The Top Secret material has this been revealed. Call in the FBI ...
Healthcare IT News (3/10, Merrill) reported, a survey conducted by the American College of Physician Executives found "that although more physician leaders are using healthcare information technology, they still find it clunky and unresponsive to their needs." The survey of 1,000 ACPE members "revealed that the biggest source of frustration is a lack of input from physicians when designing and implementing healthcare information technology systems. Many said involving clinicians at the planning stages would pre-empt many of the problems that crop up later." [ya think? -ed.]
One respondent noted that "systems are chosen according to administrative criteria rather than what physicians need."
Seriously, it almost seems there must have been an industry agreement to keep this information a secret before now, since people in my field, Medical Informatics, have been writing this for a long time, decades in fact. Yet nothing much has occurred as a result of those writings.
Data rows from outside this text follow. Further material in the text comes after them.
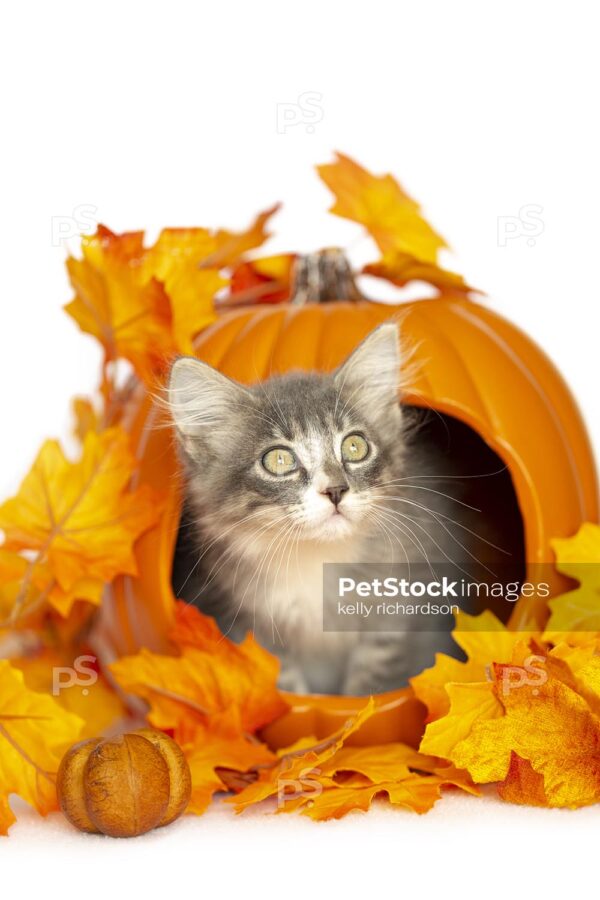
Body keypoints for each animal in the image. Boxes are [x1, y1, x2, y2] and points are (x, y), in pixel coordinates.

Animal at [166, 326, 516, 696]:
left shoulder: (394, 615)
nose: (335, 490)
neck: (316, 562)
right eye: (279, 459)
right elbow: (285, 687)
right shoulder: (248, 627)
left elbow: (370, 686)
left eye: (354, 446)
In my case, a decade. See my HIT difficulties site at http://tinyurl.com/hit-misadventure and my recent posts on health IT's mission hostile user experiences at http://tinyurl.com/hostileuserexper .
In other cases, people in this field have been writing on this for not a decade, but several decades.
As far back as 1969, EMR and Medical Informatics pioneer Donald A. B. Lindberg, M.D., now Director of the U.S. National Library of Medicine at NIH, made the following observation. He wrote that "computer engineering experts per se have virtually no idea of the real problems of medical or even hospital practice, and furthermore have consistently underestimated the complexity of the problems…in no cases can [building appropriate clinical information systems] be done, simply because they have not been defined with the physician as the continuing major contributor and user of the information" (Lindberg DAB: Computer Failures and Successes, Southern Medical Bulletin 1969;57:18-21).
Only an industry lost in arrogance and unaccountability, and physicians demoralized into a state of (as one lawyer termed it) "learned helplessness" could create such a ludicrous and in fact dangerous scenario, after 30+ years of effort.
Was the industry learning nothing during that time?
Physicians should refuse to use Health IT that has not undergone documented, rigorous user experience testing and that might have hundreds or thousands of unremediated defects and deficiencies that healthcare systems may be contractually obligated not to disclose.
Interestingly, at yesterday's Health Affairs-sponsored health IT briefing "Stimulating Health Information Technology" in Washington, DC, kicking off a special HIT-focused issue of Health Affairs (Mar/Apr 2009), the only speaker who even mentioned the deficient health IT user experience and the need to improve it was self-described "only a software guy" Peter Neupert of Microsoft. Mr. Neupert mentioned the issue almost in passing during his talk.
When I spoke to him afterward, he did not seem to understand the criticality of the point he made, even when I reminded him of how much time and resource Microsoft devotes to improving the user experience of its operating systems.
In fact, the sine qua non of health IT is the enabler of healthcare, the clinician. Health IT that presents a poor user experience is not optimally helping healthcare enablers, nor, I might add, healthcare facilitators (i.e., everyone else in healthcare who does not see patients), healthcare payers, and finally the "customers" of healthcare, namely, all of us.
It troubles me that in this special issue of Health Affairs, even sober articles critical of HIT in its present form carried subtitles somewhat detached from reality. Jos Aart and Ross Koppel's article "Implementation of Computerized Order Entry in Seven Countries" carried the curious subtitle "Although hospital's uptake of CPOE is generally low, nothing diminishes CPOE's promise for patient safety and cost savings."
Nothing at all, except these, as mentioned in the article itself, starting off with our old friend:
- Poorly designed user experience hindering clinician performance of certain tasks
- Poorly designed, bull in a china shop, fatiguing decision support alerting systems
- Increased time to enter orders
- Decreased communications among doctors and nurses
- Low levels of integration with clinician workflow and with other HIT
- Unanticipated outcomes (of a negative nature), which were found to be the rule, rather than the exception
I asked Koppel about the ebullient subtitle. To the best of his memory, he did not recall writing it.
Dr. Farzad Mostashari of New York City’s Primary Care Information Project (PCIP) described how 25% of the physicians mandated to use EHR "hate it", with many others suffering significantly longer workdays as servants of the computer data overlord.I am sad to say that the overall attitude at the Health Affairs meeting, with a few exceptions such as from privacy rights advocate Dr. Deborah Peel of patientprivacyrights.org, seemed one of physicians as indentured servants. The purpose of HIT as expressed seemed to be to make the indentured service better and cheaper, with little thought given to the life and comfort of the servant, the optimal leveraging of his or her training, experience and judgment, or the usability of his or her accouterments.
Physicians need to extend the Phrygian cap and stand up for a far better HIT user experience than is provided now.